Selasa, 17 September 2019 | 21:57 WIB

Harga Emas Berjangka Turun 1% Lebih

Oleh : Wahid Ma'ruf | Selasa, 20 Agustus 2019 | 06:05 WIB
Harga Emas Berjangka Turun 1% Lebih
(Foto: Inilahcom)
facebook twitter

INILAHCOM, New York - Harga emas turun lebih dari 1% pada hari Senin (19/8/2019) karena kekhawatiran mereda bahwa negara-negara besar dapat menyebabkan resesi, meningkatkan afinitas investor terhadap risiko dan mengurangi daya tarik safe-haven bullion.

Spot gold turun 1% menjadi US$1.498,35 per ounce, sementara emas berjangka AS turun 0,97% menjadi US$1.508,7. "Ada beberapa kemunduran dalam hal kekhawatiran atas risiko resesi. Mungkin reaksi pasar terhadap peristiwa dalam seminggu terakhir sudah terlalu banyak, jadi ada beberapa retracement positif pasar ekuitas dan tekanan ke bawah pada emas," kata Jeff Klearman, manajer portofolio di GraniteShares seperti mengutip cnbc.com.

"Namun, pada dasarnya hal-hal belum benar-benar berubah pada titik ini; faktor-faktor mendasar masih mendukung emas, yang merupakan bank sentral yang akomodatif di seluruh dunia, kekhawatiran pertumbuhan global yang lebih lambat dan ketegangan perdagangan AS-China."

Benchmark Imbal hasil AS naik pada hari Senin, meredakan kekhawatiran resesi. Ini setelah kurva imbal hasil AS antara obligasi dua dan 10 tahun terbalik untuk pertama kalinya sejak 2007 pada hari Rabu, memancarkan sinyal peringatan untuk ekonomi.

Wall Street naik setelah rencana China untuk reformasi suku bunga memperkuat harapan bahwa ekonomi utama akan bertindak untuk melawan dampak dari meningkatnya ketegangan perdagangan global.

Selama akhir pekan, Presiden AS, Donald Trump dan pejabat tinggi Gedung Putih menepis kekhawatiran bahwa pertumbuhan ekonomi mungkin goyah, mengatakan mereka melihat sedikit risiko resesi.
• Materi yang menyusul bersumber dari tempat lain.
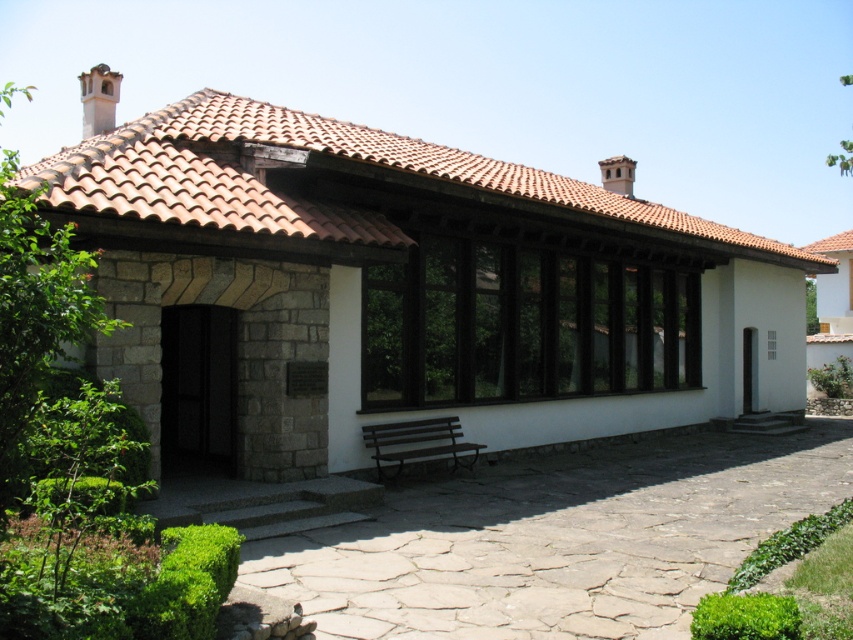
Is brown tile roof at upper center positioned at the back of brown wooden bench at lower center?

That is False.

Which is behind, point (535, 195) or point (461, 444)?

Point (461, 444)

Find the location of a particular element. The image size is (853, 640). brown tile roof at upper center is located at coordinates (329, 154).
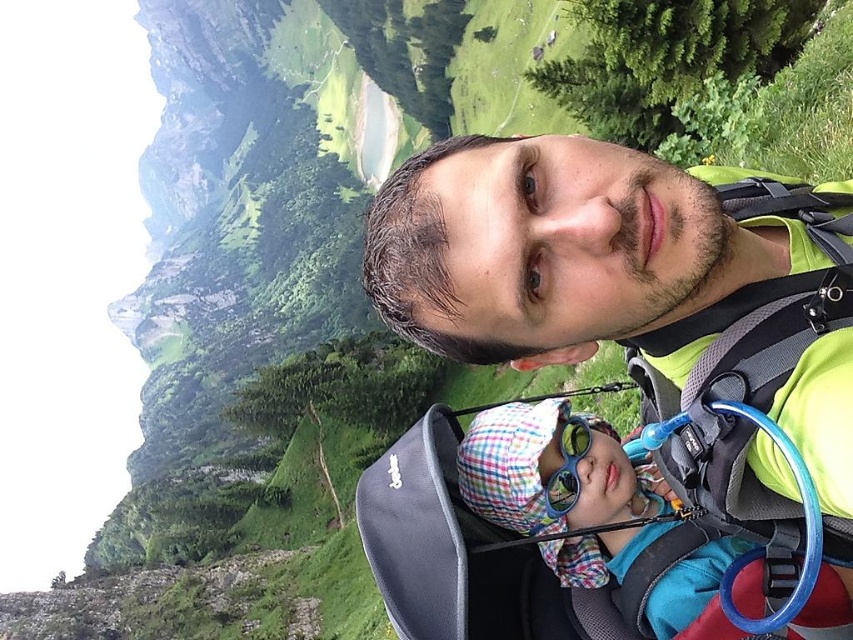
You are a hiker who wants to take a photo of the matte green shirt at upper center and the plaid fabric hat at lower center. Which object should you adjust your camera focus on first to ensure both are in the same focal plane?

The matte green shirt at upper center is in front of the plaid fabric hat at lower center, so you should focus on the matte green shirt at upper center first to ensure both are in the same focal plane.

You are a hiker trying to navigate the mountain path. You see two points marked on your map. The first point is at coordinate point[769,340] and the second point is at coordinate point[552,465]. Which point is closer to your current position if you are standing at the starting point of the path?

Point[769,340] is in front of point[552,465], so it is closer to your current position.

You are a hiker who needs to decide which item to pack first between the matte green shirt at upper center and the plaid fabric hat at lower center. If you want to carry the larger item first, which one should you choose?

The matte green shirt at upper center is bigger than the plaid fabric hat at lower center, so you should choose the matte green shirt at upper center first.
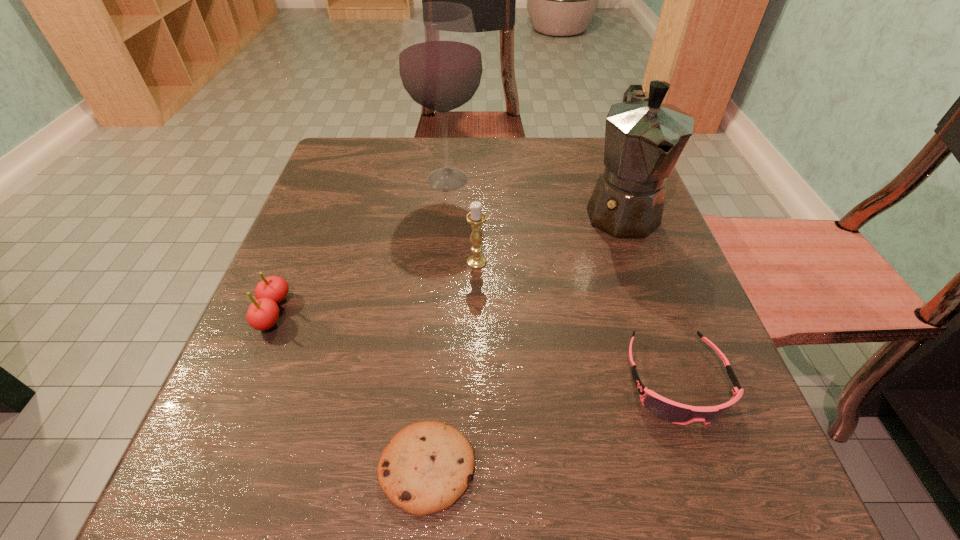
I want to click on free spot that satisfies the following two spatial constraints: 1. on the front side of the tallest object; 2. on the right side of the cookie, so click(421, 468).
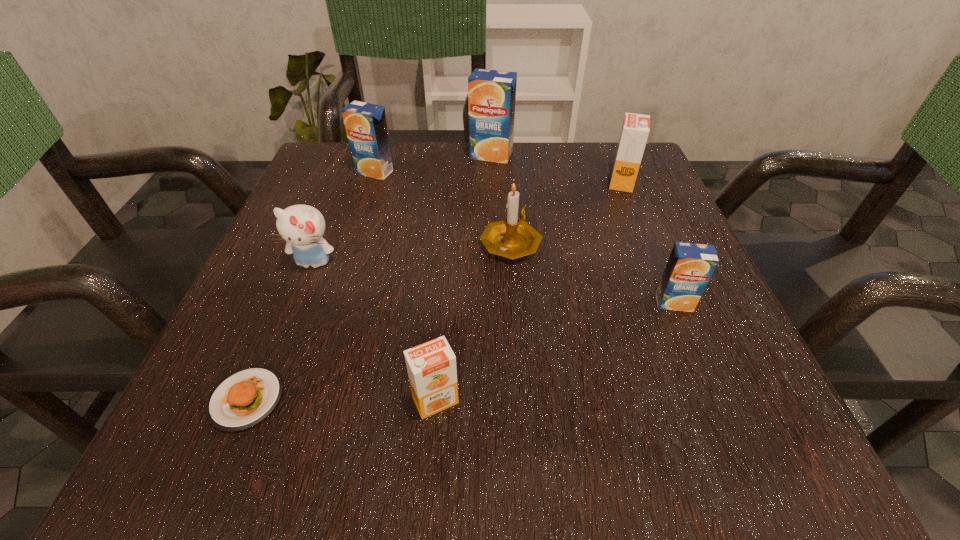
The width and height of the screenshot is (960, 540). What are the coordinates of `the left orange orange juice` in the screenshot? It's located at (431, 366).

Identify the location of the nearest orange juice. (431, 366).

In order to click on the shortest object in this screenshot , I will do `click(246, 397)`.

At what (x,y) coordinates should I click in order to perform the action: click on free region located 0.170m on the right of the tallest object. Please return your answer as a coordinate pair (x, y). The image size is (960, 540). Looking at the image, I should click on (588, 155).

At what (x,y) coordinates should I click in order to perform the action: click on free space located 0.290m on the right of the leftmost orange juice. Please return your answer as a coordinate pair (x, y). The width and height of the screenshot is (960, 540). Looking at the image, I should click on (527, 172).

What are the coordinates of `vacant space located on the front of the bigger orange orange juice` in the screenshot? It's located at (636, 217).

Locate an element on the screen. Image resolution: width=960 pixels, height=540 pixels. free space located on the front of the gold candle holder is located at coordinates (522, 390).

You are a GUI agent. You are given a task and a screenshot of the screen. Output one action in this format:
    pyautogui.click(x=<x>, y=<y>)
    Task: Click on the vacant area situated 0.150m on the front-facing side of the kitten
    The image size is (960, 540).
    Given the screenshot: What is the action you would take?
    pyautogui.click(x=278, y=351)

Locate an element on the screen. vacant space located on the back of the smallest blue orange_juice is located at coordinates (653, 252).

Locate an element on the screen. The image size is (960, 540). vacant position located on the back of the fourth object from left to right is located at coordinates (440, 346).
Trump juga mengatakan dia belum siap untuk membuat (perdagangan) kesepakatan dengan China.

Pasar sekarang terfokus pada simposium Jackson Hole AS Federal Reserve pekan ini, untuk kejelasan yang lebih besar pada jalur suku bunga di masa depan.
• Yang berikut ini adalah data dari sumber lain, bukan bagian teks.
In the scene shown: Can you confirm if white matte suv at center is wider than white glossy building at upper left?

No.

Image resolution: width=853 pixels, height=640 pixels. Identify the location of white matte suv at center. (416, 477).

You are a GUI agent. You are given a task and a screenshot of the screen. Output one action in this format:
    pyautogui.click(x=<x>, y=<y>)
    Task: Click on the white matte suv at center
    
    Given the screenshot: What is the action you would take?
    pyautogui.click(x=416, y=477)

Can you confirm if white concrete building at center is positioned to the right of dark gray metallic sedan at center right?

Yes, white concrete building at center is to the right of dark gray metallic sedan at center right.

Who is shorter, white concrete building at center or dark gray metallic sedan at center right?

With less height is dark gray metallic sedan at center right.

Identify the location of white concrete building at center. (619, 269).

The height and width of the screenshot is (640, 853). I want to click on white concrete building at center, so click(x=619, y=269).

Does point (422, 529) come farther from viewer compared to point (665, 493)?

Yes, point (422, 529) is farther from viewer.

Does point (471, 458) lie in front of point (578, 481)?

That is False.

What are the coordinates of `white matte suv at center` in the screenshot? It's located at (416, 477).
"Kami berharap bahwa (Ketua Fed Jerome Powell) akan mencari untuk merenungkan kembali keadaan ekonomi internasional dan mungkin membuka jalan bagi pemotongan 25 basis poin dalam tingkat target dana Fed," analis INTL FCStone Rhona O ' Kata Connell dalam sebuah catatan penelitian seperti mengutip cnbc.com.

Suku bunga yang lebih rendah mengurangi biaya peluang memegang non-yield bullion dan membebani dolar, membuat emas lebih murah bagi investor yang memegang mata uang lainnya.
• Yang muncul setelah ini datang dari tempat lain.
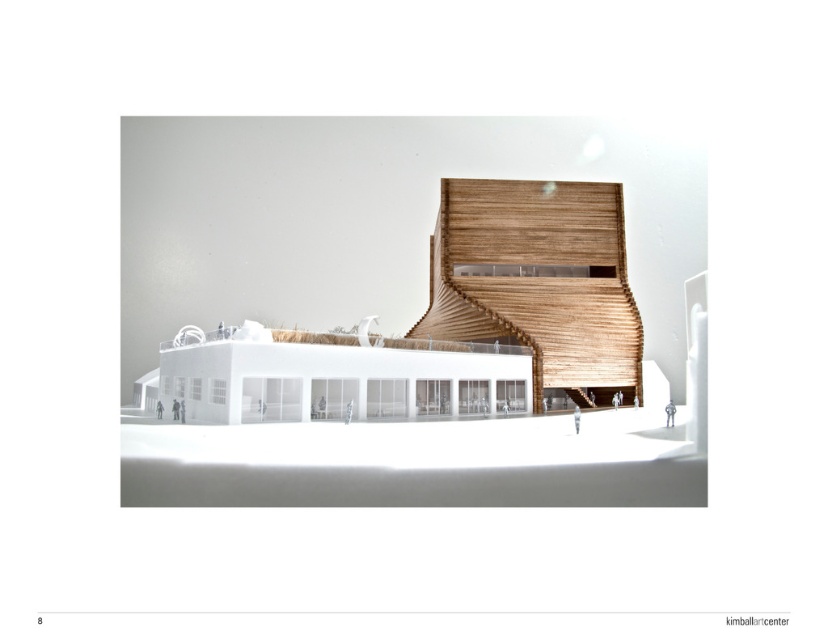
Question: Can you confirm if wooden staircase at center is positioned to the right of wooden slats at center?

Choices:
 (A) no
 (B) yes

Answer: (A)

Question: Is wooden staircase at center to the left of wooden slats at center from the viewer's perspective?

Choices:
 (A) yes
 (B) no

Answer: (A)

Question: Among these objects, which one is nearest to the camera?

Choices:
 (A) wooden slats at center
 (B) wooden staircase at center

Answer: (B)

Question: Does wooden staircase at center lie in front of wooden slats at center?

Choices:
 (A) no
 (B) yes

Answer: (B)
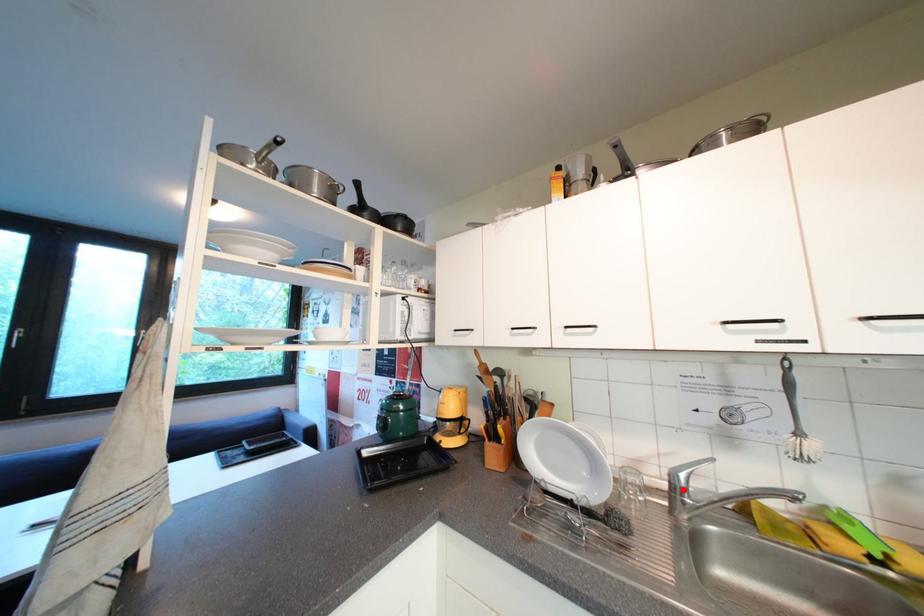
Holdings dari dana yang diperdagangkan di bursa yang didukung emas terbesar di dunia, SPDR Gold Trust, telah meningkat sekitar 15 ton sejauh bulan ini, dan berdiri di 843,41 ton pada hari Jumat.

Spekulan memangkas sikap bullish mereka di emas COMEX dan memotong posisi buy net dalam kontrak perak dalam minggu ini hingga 13 Agustus, sebuah laporan menunjukkan pada hari Jumat.

Di tempat lain, perak turun 0,6% menjadi US$16,98 per ons. Platinum naik 1,4% menjadi US$856,03 per ounce, sementara paladium naik 2,3% menjadi US$1,480,95.